The fix was to add a trivially-true Where clause to make the queryable non-trivial:

var context = await GetQueryContextAsync(tenantId);
var count = await ExecuteScalarAsync(
    context.Queryable.Where(x => x.EntityType == context.Queryable.First().EntityType),
    q => q.CountAsync(),
    nameof(GetCountAsync), context.PartitionKey);

Ugly? A little. But it works, it goes through the library's diagnostic pipeline, and the Where clause doesn't change the result because the partition key already scopes to the right entity type. The lesson: when the SDK's internal plumbing expects a "real" query and you hand it a bare queryable, things break in surprising ways.

The GetEmbeddingStatsAsync Story

I wanted to know: how many recipes have embeddings, and how many don't? This is useful during the batch embedding process — run the stats, see how many are left, decide whether to kick off another batch.
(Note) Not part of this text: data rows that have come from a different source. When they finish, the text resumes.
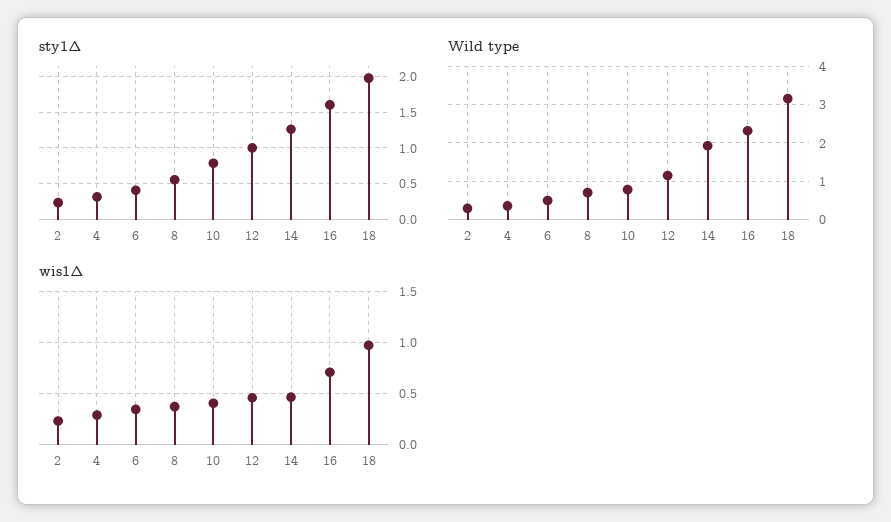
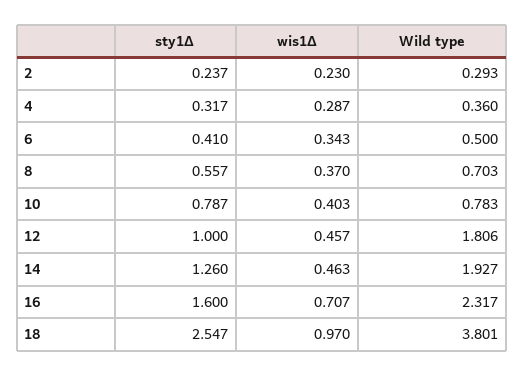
  {
    "sty1Δ": {
      "2": 0.237,
      "4": 0.317,
      "6": 0.41,
      "8": 0.557,
      "10": 0.787,
      "12": 1,
      "14": 1.26,
      "16": 1.6,
-     "18": 2
+     "18": 2.547
    },
    "Wild type": {
      "2": 0.293,
      "4": 0.36,
      "6": 0.5,
      "8": 0.703,
      "10": 0.783,
-     "12": 1.2,
+     "12": 1.806,
      "14": 1.927,
      "16": 2.317,
-     "18": 3.2
+     "18": 3.801
    },
    "wis1Δ": {
      "2": 0.23,
      "4": 0.287,
      "6": 0.343,
      "8": 0.37,
      "10": 0.403,
      "12": 0.457,
      "14": 0.463,
      "16": 0.707,
      "18": 0.97
    }
  }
The query I needed in SQL was:

SELECT
    COUNT(1) AS totalCount,
    SUM(c.embedding != null ? 1 : 0) AS withEmbedding,
    SUM(c.embedding = null ? 1 : 0) AS withoutEmbedding
FROM c
WHERE c.entityType = 'CocktailRecipe'
AND c.tenantId = 'COCKTAILS'

That SUM(c.embedding != null ? 1 : 0) is the standard Cosmos idiom for conditional aggregation. It's the equivalent of SQL Server's SUM(CASE WHEN ... THEN 1 ELSE 0 END). LINQ can't express this — there's no Sum overload that takes a ternary conditional. This is the kind of query that LINQ will never be able to do because the expressiveness gap between "what .NET methods exist" and "what Cosmos SQL can do" is just too wide.
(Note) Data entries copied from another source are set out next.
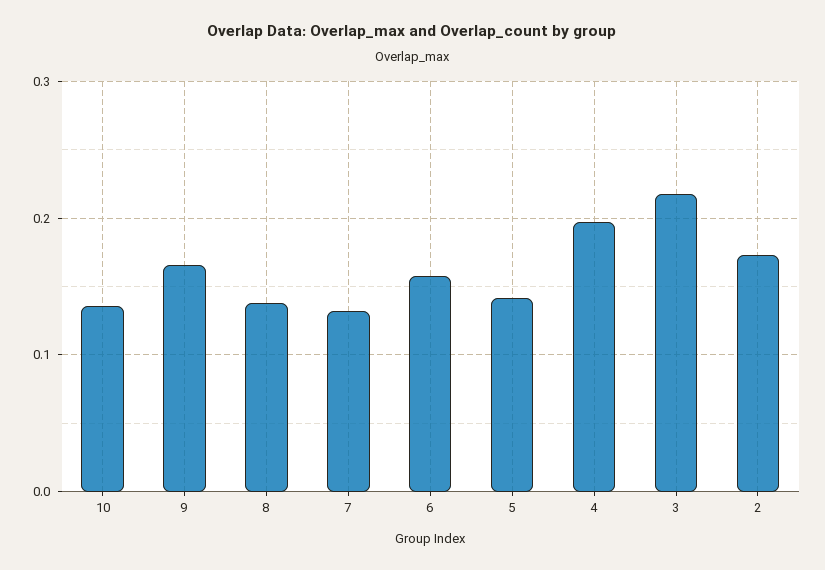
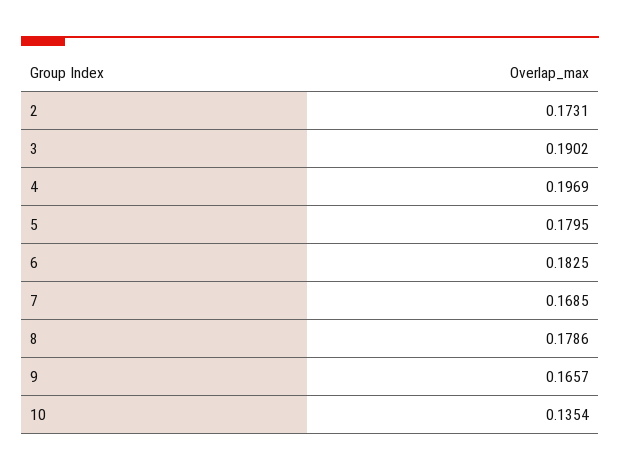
  {
    "10": 0.1354,
    "9": 0.1657,
-   "8": 0.14,
+   "8": 0.1786,
-   "7": 0.13,
+   "7": 0.1685,
-   "6": 0.16,
+   "6": 0.1825,
-   "5": 0.14,
+   "5": 0.1795,
    "4": 0.1969,
-   "3": 0.22,
+   "3": 0.1902,
    "2": 0.1731
  }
Raw SQL. Parameterized. Through the library's diagnostics. Done.


What You Now Know

Three chapters ago, you knew how Cosmos DB is structured. Two chapters ago, you knew what queries cost. One chapter ago, you knew how the cocktail app was designed. Now you know what's actually running underneath.

LINQ is great until it isn't. Raw SQL is ugly until you need it. And sometimes the LINQ version that generates weird-looking SQL actually outperforms the hand-crafted version you were so proud of. The Cosmos LINQ provider is doing heroic work translating expression trees to SQL, but it can't translate everything, and the things it can translate don't always map one-to-one. Deferred execution is what makes query composition cheap, but it also means you have to track when the query fires — because if it fires outside the library's pipeline, nobody's watching.

ICosmosQueryLogSink is the answer to "what happened?" It captures every query as structured data — method name, SQL text, parameters, partition key, RU charge, duration, cross-partition flag — and gives you a single place to look when something is slow, expensive, or wrong. Without it, I'd never have discovered that my "better" hand-written SQL was costing twice the RUs.

Next up: Chapter 12, where we add vector search to the same container. The cocktail app gets natural-language search — "something dark and smoky with mezcal" — and the whole AI integration costs about a penny. Same partition layout. Same query patterns. One new concept: embeddings. That's the chapter you demo at conferences.